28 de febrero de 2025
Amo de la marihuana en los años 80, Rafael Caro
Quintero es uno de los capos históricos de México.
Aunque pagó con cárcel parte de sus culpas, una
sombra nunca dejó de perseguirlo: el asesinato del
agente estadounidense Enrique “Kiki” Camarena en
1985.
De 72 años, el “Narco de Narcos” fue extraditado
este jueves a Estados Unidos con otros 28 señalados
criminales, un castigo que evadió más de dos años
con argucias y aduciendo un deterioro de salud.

================================

Reproduce all of the lines above word for word.

■ **Finished exercise**
28 de febrero de 2025
Amo de la marihuana en los años 80, Rafael Caro
Quintero es uno de los capos históricos de México.
Aunque pagó con cárcel parte de sus culpas, una
sombra nunca dejó de perseguirlo: el asesinato del
agente estadounidense Enrique “Kiki” Camarena en
1985.
De 72 años, el “Narco de Narcos” fue extraditado
este jueves a Estados Unidos con otros 28 señalados
criminales, un castigo que evadió más de dos años
con argucias y aduciendo un deterioro de salud.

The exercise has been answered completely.